■ **ABOUT THIS TASK**: Beginning with the first line, please repeat the entries exactly and end on the line that contains "# **क्वचिच्च शीतातपवातवर्षाद्यनेकाधिदैविकभौतिकात्मीयानां".

■ **RECORDS FOR THIS TASK**:
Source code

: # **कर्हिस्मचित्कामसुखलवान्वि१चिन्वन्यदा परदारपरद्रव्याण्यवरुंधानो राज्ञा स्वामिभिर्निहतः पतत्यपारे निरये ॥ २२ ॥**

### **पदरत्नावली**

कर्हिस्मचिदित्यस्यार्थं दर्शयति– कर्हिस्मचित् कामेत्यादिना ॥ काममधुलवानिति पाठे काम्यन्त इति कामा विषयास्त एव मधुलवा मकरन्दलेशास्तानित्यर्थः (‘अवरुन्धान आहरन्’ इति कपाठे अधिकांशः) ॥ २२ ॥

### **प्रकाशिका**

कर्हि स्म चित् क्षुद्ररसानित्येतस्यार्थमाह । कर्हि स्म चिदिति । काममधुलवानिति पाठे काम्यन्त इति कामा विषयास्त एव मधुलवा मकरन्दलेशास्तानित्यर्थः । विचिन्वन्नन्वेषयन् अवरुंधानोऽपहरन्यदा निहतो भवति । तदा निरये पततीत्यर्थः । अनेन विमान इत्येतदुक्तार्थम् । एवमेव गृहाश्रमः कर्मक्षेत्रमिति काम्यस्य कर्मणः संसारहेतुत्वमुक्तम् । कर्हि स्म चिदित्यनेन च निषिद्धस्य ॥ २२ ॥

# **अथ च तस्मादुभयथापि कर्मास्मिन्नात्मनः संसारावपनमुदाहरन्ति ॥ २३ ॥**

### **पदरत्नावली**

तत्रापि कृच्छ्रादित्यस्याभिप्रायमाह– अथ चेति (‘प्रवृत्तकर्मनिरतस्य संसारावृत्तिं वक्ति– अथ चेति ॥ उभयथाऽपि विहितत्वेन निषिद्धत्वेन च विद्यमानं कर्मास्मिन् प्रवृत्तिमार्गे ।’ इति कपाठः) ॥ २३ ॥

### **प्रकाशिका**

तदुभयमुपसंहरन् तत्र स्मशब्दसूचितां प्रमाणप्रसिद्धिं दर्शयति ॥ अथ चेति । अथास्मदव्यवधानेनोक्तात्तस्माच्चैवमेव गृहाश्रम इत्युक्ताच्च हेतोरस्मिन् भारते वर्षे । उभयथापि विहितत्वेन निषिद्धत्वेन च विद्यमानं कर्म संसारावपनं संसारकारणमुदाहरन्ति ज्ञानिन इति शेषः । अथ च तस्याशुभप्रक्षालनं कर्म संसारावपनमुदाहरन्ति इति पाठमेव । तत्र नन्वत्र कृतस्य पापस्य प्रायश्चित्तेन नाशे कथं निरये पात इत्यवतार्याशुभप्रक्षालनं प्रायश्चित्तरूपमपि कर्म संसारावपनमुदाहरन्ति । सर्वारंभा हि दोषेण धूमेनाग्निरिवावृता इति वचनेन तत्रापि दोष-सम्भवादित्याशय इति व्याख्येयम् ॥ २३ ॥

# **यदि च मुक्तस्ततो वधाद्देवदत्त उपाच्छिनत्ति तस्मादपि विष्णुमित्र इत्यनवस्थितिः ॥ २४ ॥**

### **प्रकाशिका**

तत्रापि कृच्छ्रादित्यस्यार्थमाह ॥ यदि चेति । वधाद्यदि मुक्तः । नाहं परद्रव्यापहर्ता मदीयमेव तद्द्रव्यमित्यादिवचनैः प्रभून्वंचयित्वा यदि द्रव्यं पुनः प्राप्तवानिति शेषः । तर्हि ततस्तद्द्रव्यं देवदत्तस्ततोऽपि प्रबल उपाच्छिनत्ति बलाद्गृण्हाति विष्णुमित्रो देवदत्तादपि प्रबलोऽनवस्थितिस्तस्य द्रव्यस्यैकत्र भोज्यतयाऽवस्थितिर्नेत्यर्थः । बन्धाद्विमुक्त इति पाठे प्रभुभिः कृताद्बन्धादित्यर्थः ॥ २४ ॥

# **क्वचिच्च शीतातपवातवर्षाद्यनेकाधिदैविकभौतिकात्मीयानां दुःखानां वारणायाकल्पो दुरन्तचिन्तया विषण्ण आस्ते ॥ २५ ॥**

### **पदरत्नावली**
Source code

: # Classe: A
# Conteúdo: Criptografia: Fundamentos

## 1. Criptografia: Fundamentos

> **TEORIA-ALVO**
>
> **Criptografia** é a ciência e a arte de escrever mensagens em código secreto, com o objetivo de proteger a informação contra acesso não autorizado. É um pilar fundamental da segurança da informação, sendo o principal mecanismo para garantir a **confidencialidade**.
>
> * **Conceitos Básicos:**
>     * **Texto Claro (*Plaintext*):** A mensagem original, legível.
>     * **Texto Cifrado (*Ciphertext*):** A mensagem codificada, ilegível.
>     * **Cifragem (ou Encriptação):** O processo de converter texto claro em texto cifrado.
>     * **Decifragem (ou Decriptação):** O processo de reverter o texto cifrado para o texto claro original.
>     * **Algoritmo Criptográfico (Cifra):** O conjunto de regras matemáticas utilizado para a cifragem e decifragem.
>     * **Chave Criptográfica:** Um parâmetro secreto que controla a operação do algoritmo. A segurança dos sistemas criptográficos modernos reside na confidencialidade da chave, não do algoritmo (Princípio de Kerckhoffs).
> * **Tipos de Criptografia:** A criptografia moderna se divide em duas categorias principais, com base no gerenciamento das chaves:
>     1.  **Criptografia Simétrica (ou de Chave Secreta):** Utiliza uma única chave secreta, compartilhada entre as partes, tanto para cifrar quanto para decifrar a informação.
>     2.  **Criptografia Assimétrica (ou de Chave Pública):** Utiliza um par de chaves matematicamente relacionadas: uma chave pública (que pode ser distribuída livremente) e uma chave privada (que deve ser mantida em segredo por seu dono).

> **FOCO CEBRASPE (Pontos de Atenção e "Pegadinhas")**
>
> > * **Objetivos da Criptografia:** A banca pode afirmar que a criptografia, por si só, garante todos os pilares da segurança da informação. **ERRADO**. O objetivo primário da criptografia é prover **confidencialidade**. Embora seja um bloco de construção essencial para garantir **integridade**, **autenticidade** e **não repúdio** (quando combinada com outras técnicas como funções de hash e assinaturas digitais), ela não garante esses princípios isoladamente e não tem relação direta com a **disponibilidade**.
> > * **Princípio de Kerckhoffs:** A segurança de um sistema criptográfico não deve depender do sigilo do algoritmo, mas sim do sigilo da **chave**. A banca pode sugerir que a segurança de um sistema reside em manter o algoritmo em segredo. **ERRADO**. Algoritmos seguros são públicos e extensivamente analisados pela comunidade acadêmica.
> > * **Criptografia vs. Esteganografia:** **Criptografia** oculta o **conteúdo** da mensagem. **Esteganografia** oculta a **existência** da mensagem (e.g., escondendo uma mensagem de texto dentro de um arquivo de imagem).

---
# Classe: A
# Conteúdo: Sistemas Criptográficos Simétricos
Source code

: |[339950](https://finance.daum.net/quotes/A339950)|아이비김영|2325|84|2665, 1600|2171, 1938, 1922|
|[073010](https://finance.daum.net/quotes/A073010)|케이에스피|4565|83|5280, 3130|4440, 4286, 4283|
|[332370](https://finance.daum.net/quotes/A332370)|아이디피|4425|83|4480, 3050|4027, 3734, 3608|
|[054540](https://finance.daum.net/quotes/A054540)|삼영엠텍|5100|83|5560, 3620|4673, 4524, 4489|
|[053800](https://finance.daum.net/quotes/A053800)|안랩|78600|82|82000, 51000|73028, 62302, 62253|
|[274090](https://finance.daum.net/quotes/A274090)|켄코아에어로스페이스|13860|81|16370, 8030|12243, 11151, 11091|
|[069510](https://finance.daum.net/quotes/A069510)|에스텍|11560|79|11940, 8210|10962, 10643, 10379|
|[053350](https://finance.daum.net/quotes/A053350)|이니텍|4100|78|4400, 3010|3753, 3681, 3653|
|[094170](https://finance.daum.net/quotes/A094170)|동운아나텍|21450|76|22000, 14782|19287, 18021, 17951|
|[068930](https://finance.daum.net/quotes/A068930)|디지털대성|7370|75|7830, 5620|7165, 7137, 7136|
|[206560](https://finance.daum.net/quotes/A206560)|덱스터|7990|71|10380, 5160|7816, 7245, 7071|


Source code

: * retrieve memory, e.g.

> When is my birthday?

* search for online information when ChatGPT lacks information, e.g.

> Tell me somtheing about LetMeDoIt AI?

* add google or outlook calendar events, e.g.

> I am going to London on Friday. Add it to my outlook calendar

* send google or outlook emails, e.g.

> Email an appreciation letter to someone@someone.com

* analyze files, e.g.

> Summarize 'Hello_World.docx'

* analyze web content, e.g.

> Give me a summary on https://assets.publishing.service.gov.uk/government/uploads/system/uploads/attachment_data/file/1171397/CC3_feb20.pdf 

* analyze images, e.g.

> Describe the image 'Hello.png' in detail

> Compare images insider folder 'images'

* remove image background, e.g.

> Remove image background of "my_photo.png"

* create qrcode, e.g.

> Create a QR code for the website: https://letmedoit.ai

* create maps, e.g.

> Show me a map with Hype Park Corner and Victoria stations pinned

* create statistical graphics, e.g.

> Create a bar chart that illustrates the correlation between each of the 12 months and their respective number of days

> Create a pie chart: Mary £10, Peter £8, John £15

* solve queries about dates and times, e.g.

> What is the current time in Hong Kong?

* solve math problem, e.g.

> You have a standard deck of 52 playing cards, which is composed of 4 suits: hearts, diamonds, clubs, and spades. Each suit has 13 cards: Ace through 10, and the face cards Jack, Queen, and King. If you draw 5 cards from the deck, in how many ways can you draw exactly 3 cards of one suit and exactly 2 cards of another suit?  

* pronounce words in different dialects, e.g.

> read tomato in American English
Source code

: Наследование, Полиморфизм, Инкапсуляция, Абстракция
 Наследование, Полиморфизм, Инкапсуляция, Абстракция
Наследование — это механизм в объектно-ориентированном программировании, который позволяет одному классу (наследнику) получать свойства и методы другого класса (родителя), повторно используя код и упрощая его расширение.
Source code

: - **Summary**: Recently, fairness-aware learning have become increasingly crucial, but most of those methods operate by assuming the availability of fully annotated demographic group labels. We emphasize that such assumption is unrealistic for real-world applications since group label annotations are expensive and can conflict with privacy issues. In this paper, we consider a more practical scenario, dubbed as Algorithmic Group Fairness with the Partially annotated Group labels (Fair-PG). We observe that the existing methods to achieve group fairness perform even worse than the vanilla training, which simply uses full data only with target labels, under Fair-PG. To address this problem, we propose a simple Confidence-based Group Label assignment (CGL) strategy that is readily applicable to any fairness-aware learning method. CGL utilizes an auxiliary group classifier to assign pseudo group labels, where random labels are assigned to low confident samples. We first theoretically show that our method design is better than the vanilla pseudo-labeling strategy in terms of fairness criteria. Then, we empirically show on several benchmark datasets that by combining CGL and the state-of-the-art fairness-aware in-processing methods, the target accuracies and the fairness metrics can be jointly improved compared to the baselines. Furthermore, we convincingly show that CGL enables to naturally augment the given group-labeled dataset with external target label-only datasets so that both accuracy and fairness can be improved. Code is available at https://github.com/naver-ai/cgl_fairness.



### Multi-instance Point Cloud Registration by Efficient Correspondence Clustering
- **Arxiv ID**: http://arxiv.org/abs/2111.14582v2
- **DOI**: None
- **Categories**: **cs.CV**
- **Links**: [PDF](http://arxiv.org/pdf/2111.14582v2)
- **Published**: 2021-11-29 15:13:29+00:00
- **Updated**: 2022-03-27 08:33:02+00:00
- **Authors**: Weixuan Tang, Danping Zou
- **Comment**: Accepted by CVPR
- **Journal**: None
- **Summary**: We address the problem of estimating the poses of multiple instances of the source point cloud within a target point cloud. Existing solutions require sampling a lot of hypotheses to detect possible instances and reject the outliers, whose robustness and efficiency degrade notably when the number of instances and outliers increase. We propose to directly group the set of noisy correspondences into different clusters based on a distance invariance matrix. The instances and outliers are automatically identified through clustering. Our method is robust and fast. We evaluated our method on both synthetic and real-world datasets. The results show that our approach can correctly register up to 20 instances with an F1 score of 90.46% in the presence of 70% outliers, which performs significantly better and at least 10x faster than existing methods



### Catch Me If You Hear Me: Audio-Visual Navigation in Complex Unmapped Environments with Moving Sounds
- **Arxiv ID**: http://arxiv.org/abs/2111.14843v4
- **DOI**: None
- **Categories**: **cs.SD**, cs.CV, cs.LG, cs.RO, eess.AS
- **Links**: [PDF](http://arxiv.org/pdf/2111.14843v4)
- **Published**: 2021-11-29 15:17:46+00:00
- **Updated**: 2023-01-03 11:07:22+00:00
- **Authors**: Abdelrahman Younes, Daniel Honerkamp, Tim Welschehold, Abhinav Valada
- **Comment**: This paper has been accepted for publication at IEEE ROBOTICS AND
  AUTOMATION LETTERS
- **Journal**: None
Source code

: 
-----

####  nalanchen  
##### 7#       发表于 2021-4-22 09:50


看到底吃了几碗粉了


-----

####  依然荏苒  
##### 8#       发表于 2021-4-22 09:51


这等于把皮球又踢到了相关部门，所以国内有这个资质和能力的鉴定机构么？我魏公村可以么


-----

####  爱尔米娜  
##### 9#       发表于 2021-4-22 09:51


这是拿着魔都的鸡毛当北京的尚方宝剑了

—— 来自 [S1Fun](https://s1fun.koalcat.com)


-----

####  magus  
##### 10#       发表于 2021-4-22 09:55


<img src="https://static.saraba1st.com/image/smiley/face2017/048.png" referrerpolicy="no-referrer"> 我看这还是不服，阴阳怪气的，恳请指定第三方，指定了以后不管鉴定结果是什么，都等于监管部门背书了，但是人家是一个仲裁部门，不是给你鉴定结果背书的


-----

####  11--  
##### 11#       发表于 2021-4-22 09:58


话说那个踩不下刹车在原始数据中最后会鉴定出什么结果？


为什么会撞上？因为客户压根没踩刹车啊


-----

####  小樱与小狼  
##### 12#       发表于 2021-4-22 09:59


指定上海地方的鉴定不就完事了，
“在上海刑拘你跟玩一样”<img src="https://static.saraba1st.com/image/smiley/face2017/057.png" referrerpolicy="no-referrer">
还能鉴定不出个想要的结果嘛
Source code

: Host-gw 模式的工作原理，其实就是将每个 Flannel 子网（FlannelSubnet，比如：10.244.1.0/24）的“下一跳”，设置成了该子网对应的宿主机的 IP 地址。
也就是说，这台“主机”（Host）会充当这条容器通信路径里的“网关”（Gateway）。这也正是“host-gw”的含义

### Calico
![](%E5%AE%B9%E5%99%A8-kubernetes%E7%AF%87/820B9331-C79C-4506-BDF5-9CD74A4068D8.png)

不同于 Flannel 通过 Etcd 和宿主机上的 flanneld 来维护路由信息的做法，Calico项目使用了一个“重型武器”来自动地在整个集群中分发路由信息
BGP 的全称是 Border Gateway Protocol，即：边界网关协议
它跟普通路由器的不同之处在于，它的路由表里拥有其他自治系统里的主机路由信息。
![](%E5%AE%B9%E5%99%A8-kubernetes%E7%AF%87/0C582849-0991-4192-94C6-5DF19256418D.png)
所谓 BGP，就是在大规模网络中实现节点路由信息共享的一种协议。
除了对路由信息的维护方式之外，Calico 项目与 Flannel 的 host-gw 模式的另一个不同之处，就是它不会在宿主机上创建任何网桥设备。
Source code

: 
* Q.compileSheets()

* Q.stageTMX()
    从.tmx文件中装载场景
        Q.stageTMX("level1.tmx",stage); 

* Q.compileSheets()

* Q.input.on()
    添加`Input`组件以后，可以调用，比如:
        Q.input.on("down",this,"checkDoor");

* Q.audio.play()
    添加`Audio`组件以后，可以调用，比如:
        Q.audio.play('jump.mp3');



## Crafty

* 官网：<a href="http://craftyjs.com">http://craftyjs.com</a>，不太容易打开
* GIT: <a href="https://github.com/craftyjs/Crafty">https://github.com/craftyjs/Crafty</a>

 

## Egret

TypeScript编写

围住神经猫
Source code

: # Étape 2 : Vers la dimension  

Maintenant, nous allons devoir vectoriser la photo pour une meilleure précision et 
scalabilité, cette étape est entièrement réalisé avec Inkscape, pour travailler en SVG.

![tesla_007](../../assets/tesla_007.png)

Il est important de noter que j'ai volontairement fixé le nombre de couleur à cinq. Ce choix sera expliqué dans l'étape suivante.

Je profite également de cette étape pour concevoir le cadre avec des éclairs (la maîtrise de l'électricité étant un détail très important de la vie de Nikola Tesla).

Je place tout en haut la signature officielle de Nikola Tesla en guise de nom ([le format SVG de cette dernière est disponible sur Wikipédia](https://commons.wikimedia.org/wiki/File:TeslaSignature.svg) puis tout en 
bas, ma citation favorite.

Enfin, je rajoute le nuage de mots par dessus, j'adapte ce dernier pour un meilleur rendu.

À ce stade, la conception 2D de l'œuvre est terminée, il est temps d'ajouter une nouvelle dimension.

■ **RESULT FOR THIS EXERCISE**:
Source code

: # **कर्हिस्मचित्कामसुखलवान्वि१चिन्वन्यदा परदारपरद्रव्याण्यवरुंधानो राज्ञा स्वामिभिर्निहतः पतत्यपारे निरये ॥ २२ ॥**

### **पदरत्नावली**

कर्हिस्मचिदित्यस्यार्थं दर्शयति– कर्हिस्मचित् कामेत्यादिना ॥ काममधुलवानिति पाठे काम्यन्त इति कामा विषयास्त एव मधुलवा मकरन्दलेशास्तानित्यर्थः (‘अवरुन्धान आहरन्’ इति कपाठे अधिकांशः) ॥ २२ ॥

### **प्रकाशिका**

कर्हि स्म चित् क्षुद्ररसानित्येतस्यार्थमाह । कर्हि स्म चिदिति । काममधुलवानिति पाठे काम्यन्त इति कामा विषयास्त एव मधुलवा मकरन्दलेशास्तानित्यर्थः । विचिन्वन्नन्वेषयन् अवरुंधानोऽपहरन्यदा निहतो भवति । तदा निरये पततीत्यर्थः । अनेन विमान इत्येतदुक्तार्थम् । एवमेव गृहाश्रमः कर्मक्षेत्रमिति काम्यस्य कर्मणः संसारहेतुत्वमुक्तम् । कर्हि स्म चिदित्यनेन च निषिद्धस्य ॥ २२ ॥

# **अथ च तस्मादुभयथापि कर्मास्मिन्नात्मनः संसारावपनमुदाहरन्ति ॥ २३ ॥**

### **पदरत्नावली**

तत्रापि कृच्छ्रादित्यस्याभिप्रायमाह– अथ चेति (‘प्रवृत्तकर्मनिरतस्य संसारावृत्तिं वक्ति– अथ चेति ॥ उभयथाऽपि विहितत्वेन निषिद्धत्वेन च विद्यमानं कर्मास्मिन् प्रवृत्तिमार्गे ।’ इति कपाठः) ॥ २३ ॥

### **प्रकाशिका**

तदुभयमुपसंहरन् तत्र स्मशब्दसूचितां प्रमाणप्रसिद्धिं दर्शयति ॥ अथ चेति । अथास्मदव्यवधानेनोक्तात्तस्माच्चैवमेव गृहाश्रम इत्युक्ताच्च हेतोरस्मिन् भारते वर्षे । उभयथापि विहितत्वेन निषिद्धत्वेन च विद्यमानं कर्म संसारावपनं संसारकारणमुदाहरन्ति ज्ञानिन इति शेषः । अथ च तस्याशुभप्रक्षालनं कर्म संसारावपनमुदाहरन्ति इति पाठमेव । तत्र नन्वत्र कृतस्य पापस्य प्रायश्चित्तेन नाशे कथं निरये पात इत्यवतार्याशुभप्रक्षालनं प्रायश्चित्तरूपमपि कर्म संसारावपनमुदाहरन्ति । सर्वारंभा हि दोषेण धूमेनाग्निरिवावृता इति वचनेन तत्रापि दोष-सम्भवादित्याशय इति व्याख्येयम् ॥ २३ ॥

# **यदि च मुक्तस्ततो वधाद्देवदत्त उपाच्छिनत्ति तस्मादपि विष्णुमित्र इत्यनवस्थितिः ॥ २४ ॥**

### **प्रकाशिका**

तत्रापि कृच्छ्रादित्यस्यार्थमाह ॥ यदि चेति । वधाद्यदि मुक्तः । नाहं परद्रव्यापहर्ता मदीयमेव तद्द्रव्यमित्यादिवचनैः प्रभून्वंचयित्वा यदि द्रव्यं पुनः प्राप्तवानिति शेषः । तर्हि ततस्तद्द्रव्यं देवदत्तस्ततोऽपि प्रबल उपाच्छिनत्ति बलाद्गृण्हाति विष्णुमित्रो देवदत्तादपि प्रबलोऽनवस्थितिस्तस्य द्रव्यस्यैकत्र भोज्यतयाऽवस्थितिर्नेत्यर्थः । बन्धाद्विमुक्त इति पाठे प्रभुभिः कृताद्बन्धादित्यर्थः ॥ २४ ॥

# **क्वचिच्च शीतातपवातवर्षाद्यनेकाधिदैविकभौतिकात्मीयानां दुःखानां वारणायाकल्पो दुरन्तचिन्तया विषण्ण आस्ते ॥ २५ ॥**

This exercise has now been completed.